At the time, I felt that I could not ask churchgoers to give extra money so that children could have chocolate. Now, I wish I had. Why not give children in a poor country a treat? It is what I do all the time for my godchildren.

Since that trip, I have thanked God for my food before every single meal. Ten years; no exceptions. I do not do it because I have become religious. I do it because I have become grateful.

Poverty, however, is about more than hunger. In Mozambique, I met the widow of a man who had been killed by an electrical mishap at a sugar plantation. It was an entirely preventable accident. I had expected to interview her, but I could not write because she held my wrist tightly be- tween her hands. We sat in silence.

Her husband had not died for lack of food, or medicine, but for lack of a risk assessment. Poverty drives people to accept jobs under those circumstances. But it is difficult to ask people to give money to address needs of that kind. Nearly everyone will readily give money to put bread in the hands of hungry children; it is harder to ask people to fund health-and-safety officials, trade unions, and human-rights associations. But those are the systems that make communities strong in the face of natural or man-made assaults.
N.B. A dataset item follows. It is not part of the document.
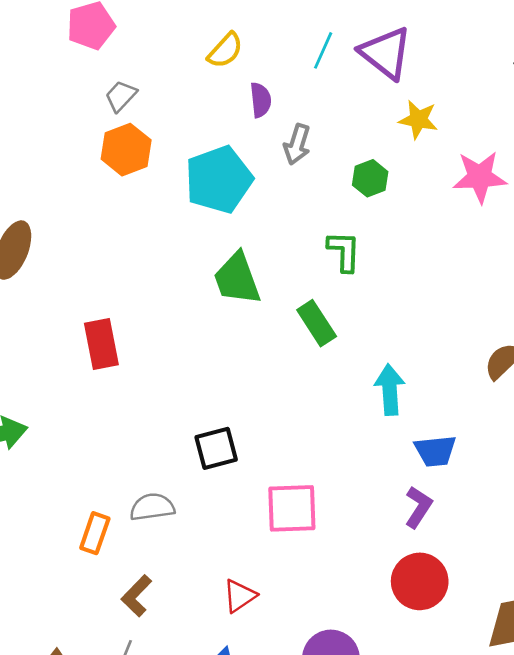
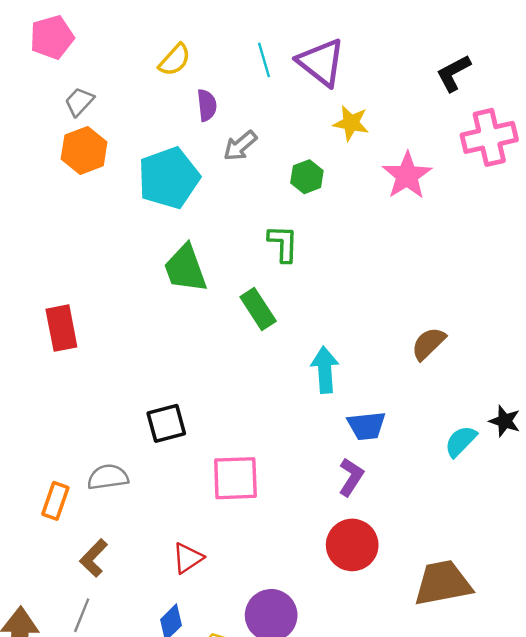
cyan line: (323, 50) -> (264, 60), turned -40
gray arrow: (297, 144) -> (240, 146), turned 33
pink star: (480, 177) -> (407, 176), turned -30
We need organisations such as Christian Aid so that decisions about funding are not made sentimentally, but to facilitate the long-term strengthening of civil society.

I wish God's blessing on everyone who has knocked on doors this week, asking people to give. It is the most worthwhile thing you will do this month. When you live in comfort, your understanding of what has true worth gets fuddled; in poor communities, life is stripped bare, and you see issues clearly. The value of life becomes plain when you live close to death.

We need aid from the world's poorest communities, in order to understand what matters, and what is godly. We need Christian aid from the world's poorest people.

Peter Graystone develops pioneer mission projects for Church Army.